Excerpted text:

Dan Dooley has more than four decades of experience in California agriculture and water policy. Hailing from a fifth-generation farming family, Dooley has been on both ends of policymaking.

He served first at CDFA as chief deputy director under Governor Jerry Brown’s first administration and then as chair of the California Water Commission. In his law practice, he was involved in a landmark 20-year litigation process over restoring flows for a salmon fishery on the San Joaquin River.

He then led UC Agriculture and Natural Resources (ANR), switching later to external relations for all 10 UC campuses. As a side job, he worked with Gov. Brown as a prominent voice for agriculture in the drafting of the 2014 Sustainable Groundwater Management Act (SGMA), tempering “some of the rough edges of the legislation substantially.”

Dooley is now a partner at the water consulting practice New Current Water, advising large clients on agricultural investments.

The conversation has been edited for brevity and clarity.

1. In the timeline of your career, how would you describe where California is now in terms of water policy?

There is a unique opportunity now that hasn't presented itself quite as clearly in the past. Unfortunately, it's not simple.

The sort of basic federal and state regulatory structures don't provide a great deal of flexibility, and our water rights structure is pretty rigid as well. Our State Water Board every five or seven years will propose an update to the Bay Delta Water Quality Plan. They only have so many levers they can pull – most of them related to flows.

On the federal level, certainly the big driver has been the Endangered Species Act and the National Marine Fisheries Service and U.S. Fish and Wildlife similarly have few tools in their toolbox.

Information shown:
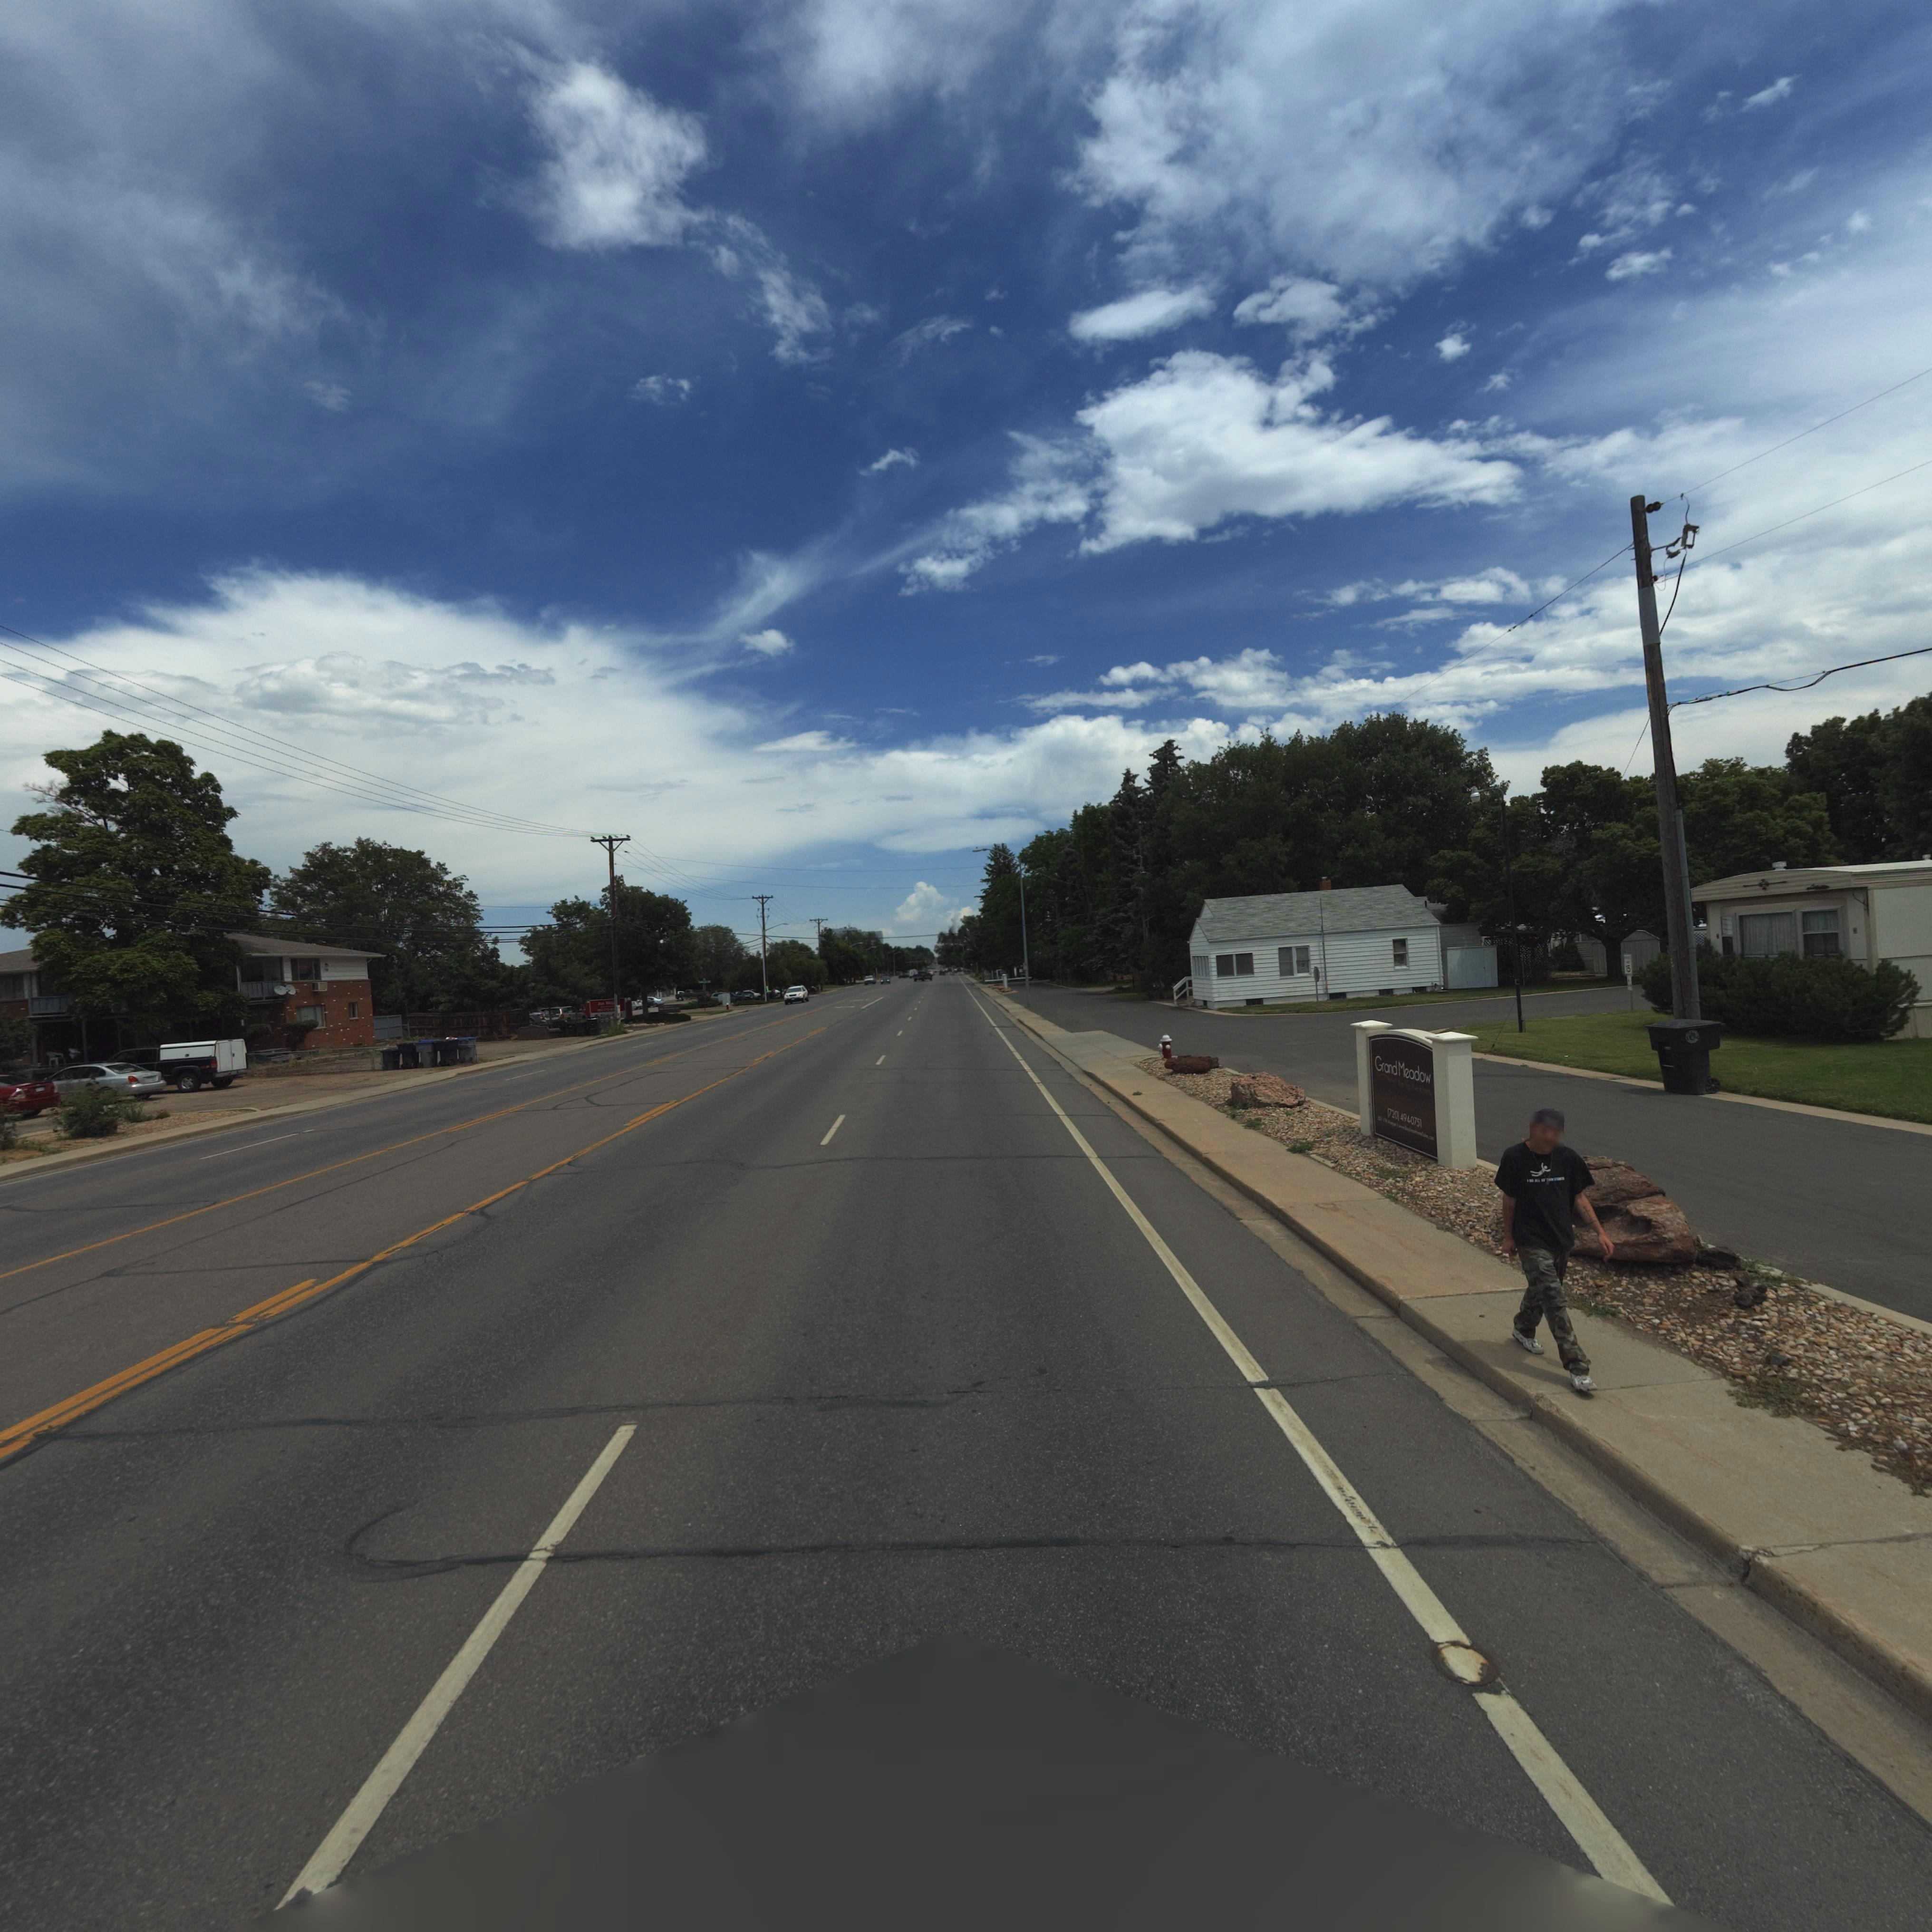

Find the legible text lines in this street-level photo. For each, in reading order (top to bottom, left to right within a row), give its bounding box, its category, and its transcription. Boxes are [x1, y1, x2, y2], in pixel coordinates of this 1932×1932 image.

[600, 1013, 623, 1018] BusinessName: Sta** ****
[1374, 1054, 1431, 1084] BusinessName: Gra*d Meadow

Given problem 1:
Answer these questions from the Dooley interview:
(a) Under which governor's first administration did Dooley serve as chief deputy director at CDFA?
(b) How many years did the litigation over restoring flows for a salmon fishery on the San Joaquin River last?
(c) At which water consulting practice is Dooley now a partner?
Given problem 2:
For each statement, say yes or no according to the Dooley interview, and quote the words that decide it.
(a) Dooley comes from a third-generation farming family.
(b) After leading UC Agriculture and Natural Resources, Dooley moved to external relations for all 10 UC campuses.
(c) The State Water Board proposes an update to the Bay Delta Water Quality Plan every year.
Given problem 3:
Retype the part of the Dooley interview between "He then led" and "of water policy?", inclusive.

Correct output 1:
(a) Governor Jerry Brown
(b) 20 years
(c) New Current Water

Correct output 2:
(a) No: "Hailing from a fifth-generation farming family"
(b) Yes: "He then led UC Agriculture and Natural Resources (ANR), switching later to external relations for all 10 UC campuses."
(c) No: "Our State Water Board every five or seven years will propose an update to the Bay Delta Water Quality Plan."

Correct output 3:
He then led UC Agriculture and Natural Resources (ANR), switching later to external relations for all 10 UC campuses. As a side job, he worked with Gov. Brown as a prominent voice for agriculture in the drafting of the 2014 Sustainable Groundwater Management Act (SGMA), tempering “some of the rough edges of the legislation substantially.”

Dooley is now a partner at the water consulting practice New Current Water, advising large clients on agricultural investments.

The conversation has been edited for brevity and clarity.

1. In the timeline of your career, how would you describe where California is now in terms of water policy?